Hoje, mais do que nunca, o representacionismo pretende que continuemos convencidos de que somos
separados do mundo e que ele existe independentemente de nossa experiência. Foi exatamente para mostrar que as coisas não são tão esquemáticas assim que surgiu A Árvore do Conhecimento. Eis a sua tese central: vivemos no mundo e por isso fazemos parte dele; vivemos com os outros seres vivos, e portanto compartilhamos com eles o processo vital. Construímos o mundo em que vivemos durante as nossas vidas. Por sua vez, ele também nos constrói ao longo dessa viagem comum. Assim, se vivemos e nos comportamos de um modo que torna insatisfatória a nossa qualidade de vida, a responsabilidade cabe a nós. Ao contrário das tentativas anteriores de contestar pura e simplesmente o representacionismo, as ideias de Maturana e Varela têm nuanças que lhes proporcionam uma leveza e uma perspicácia que constituem a essência de sua originalidade.

Para eles, o mundo não é anterior à nossa experiência. Nossa trajetória de vida nos faz construir nosso conhecimento do mundo – mas este também constrói seu próprio conhecimento a nosso respeito. Mesmo que de imediato não o percebamos, somos sempre influenciados e modificados pelo que vemos e sentimos.

Criar o conhecimento, o entendimento que possibilita a convivência humana, é o maior, mais urgente, mais grandioso e mais difícil desafio com que se depara a humanidade atualmente.

A ideia de que o mundo é construído por nós, num processo incessante e interativo, é um convite à participação ativa nessa construção. Mais ainda, é um convite à assunção das responsabilidades que ela implica. Não se trata, porém, de uma escolha retórica, e sim do cumprimento de determinações que derivam da nossa própria condição de viventes. Maturana e Varela mostram que a ideia de que o mundo não é pré-dado, e que o construímos ao longo de nossa interação com ele, não é apenas teórica: apoia-se em evidências concretas. Várias delas estão expostas – com a frequente utilização de exemplos e relatos de experimentos – nas páginas do livro A Arvore do Conhecimento.
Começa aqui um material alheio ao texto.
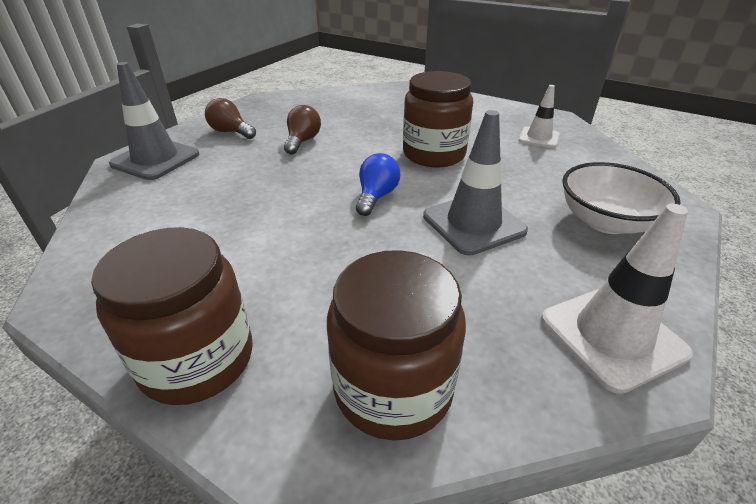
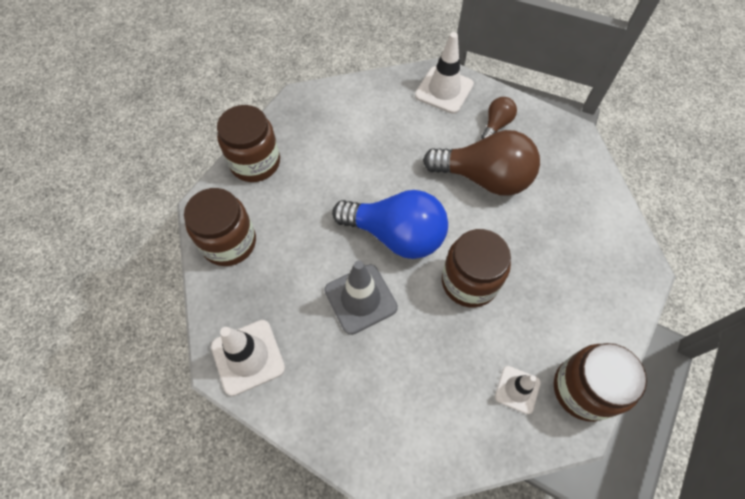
camera: 90 degrees right, 25 degrees up
grey traffic cone [109,62,199,180] -> white traffic cone [415,32,474,114]
brown light bulb [284,105,321,155] -> brown light bulb [423,130,540,196], size x2.10
blue light bulb [356,153,400,216] -> blue light bulb [332,190,448,259], size x2.10
white bowl [562,162,680,234] -> none
none -> brown jar [554,343,647,422]

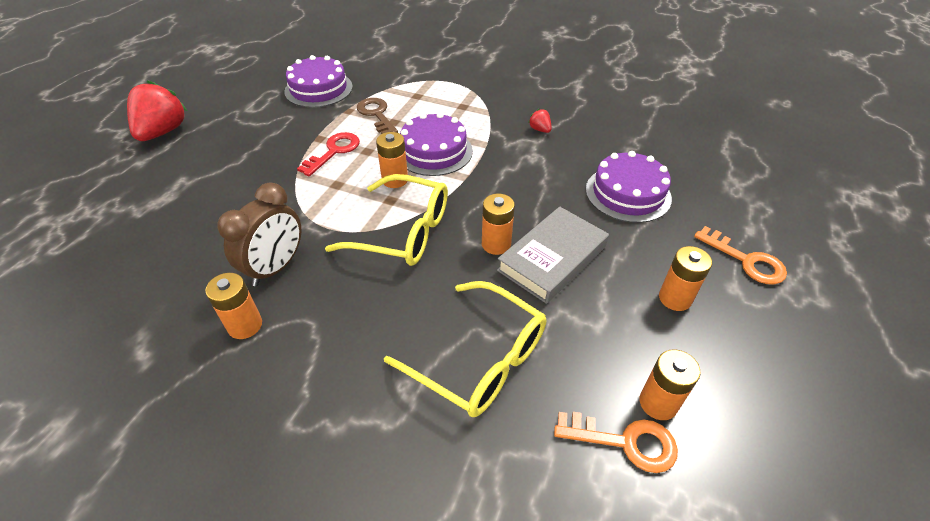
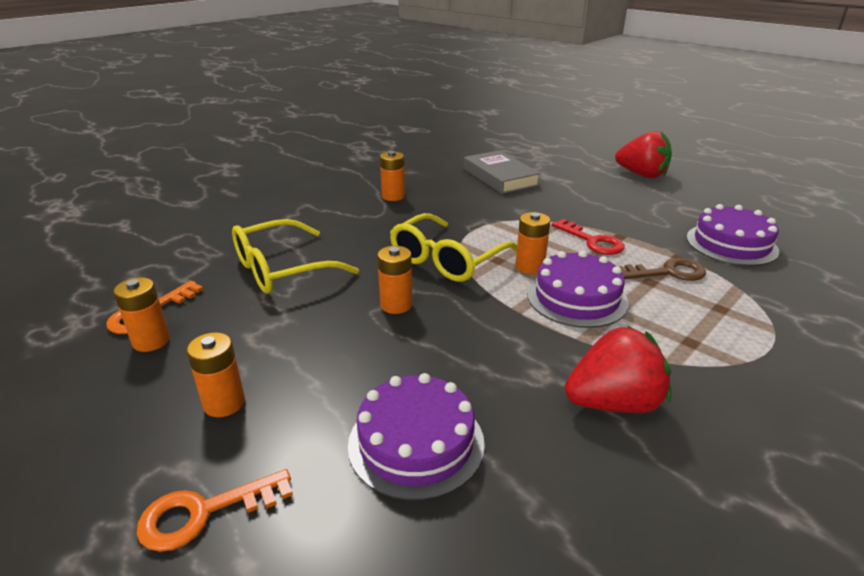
camera: 110 degrees right, 15 degrees down
brown clock [217,183,301,286] -> none
grey book [497,206,609,304] -> grey book moved to [464,150,541,194]
red strawberry [528,109,552,133] -> red strawberry [565,326,671,413], size x2.30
O centro da argumentação de Maturana e Varela é constituído por duas vertentes. A primeira, como vimos, sustenta que o conhecimento não se limita ao processamento de informações oriundas de um mundo anterior à experiência do observador, o qual se apropria dele para fragmentá-lo e explorá-lo. A segunda grande linha afirma que os seres vivos são autônomos, isto é, autoprodutores – capazes de produzir seus próprios componentes ao interagir com o meio: vivem no conhecimento e conhecem no viver. A autonomia dos seres vivos é uma alternativa à posição representacionista. Por serem autônomos, eles não podem se limitar a receber passivamente informações e comandos vindos de fora. Não “funcionam” unicamente segundo instruções externas. Conclui-se, então, que se os considerarmos isoladamente eles são autônomos. Mas se os virmos em seu relacionamento com o meio, torna-se claro que dependem de recursos externos para viver. Desse modo, autonomia e dependência deixam de ser opostos inconciliáveis: uma complementa a outra. Uma constrói a outra e por ela é construída, numa dinâmica circular.